🤖 AI Summary
Existing search engine–based tool-integrated reasoning (TIR) agents rely on reinforcement learning but suffer from sparse rewards, inefficient exploration, and training instability in complex multi-hop question answering. To address these challenges, we propose the Backtracking Critic—a novel critic mechanism that generates dense, stepwise feedback by leveraging complete reasoning trajectories and ground-truth answers, enabling fine-grained credit assignment. The critic employs a frozen, asymmetric large language model to deliver stable, episode-level evaluation signals, jointly optimizing tool invocation and multi-hop retrieval strategies.
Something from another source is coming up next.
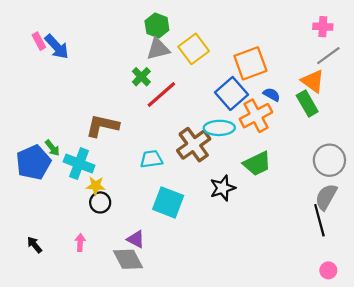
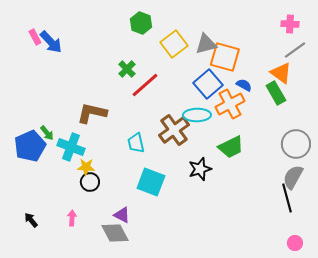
gray triangle: (158, 49) -> (206, 44), moved
orange square: (250, 63) -> (225, 57), turned 36
cyan trapezoid: (151, 159) -> (136, 143), turned -95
Evaluated on mainstream multi-hop reasoning benchmarks, our approach significantly outperforms strong baselines: it accelerates convergence by 32%, improves final performance by 11.4%, and reduces training variance by 47%. The method thus achieves superior efficiency, training stability, and generalization across diverse reasoning tasks.
📝 Abstract
Tool-Integrated Reasoning (TIR) with search engines enables large language models to iteratively retrieve up-to-date external knowledge, enhancing adaptability and generalization in complex question-answering tasks. However, existing search agent pipelines typically depend on reinforcement learning based optimization, which often suffers from sparse outcome rewards, leading to inefficient exploration and unstable training. We introduce CriticSearch, a fine-grained credit-assignment framework that supplies dense, turn-level feedback via a retrospective critic mechanism. During training, a frozen, asymmetric critique LLM retrospectively evaluates each turn using privileged information from the full trajectory and gold answers, converting these assessments into stable, dense rewards that guide policy improvement. Experimental results across diverse multi-hop reasoning benchmarks demonstrate that CriticSearch consistently outperforms existing baselines, achieving faster convergence, improved training stability, and higher performance.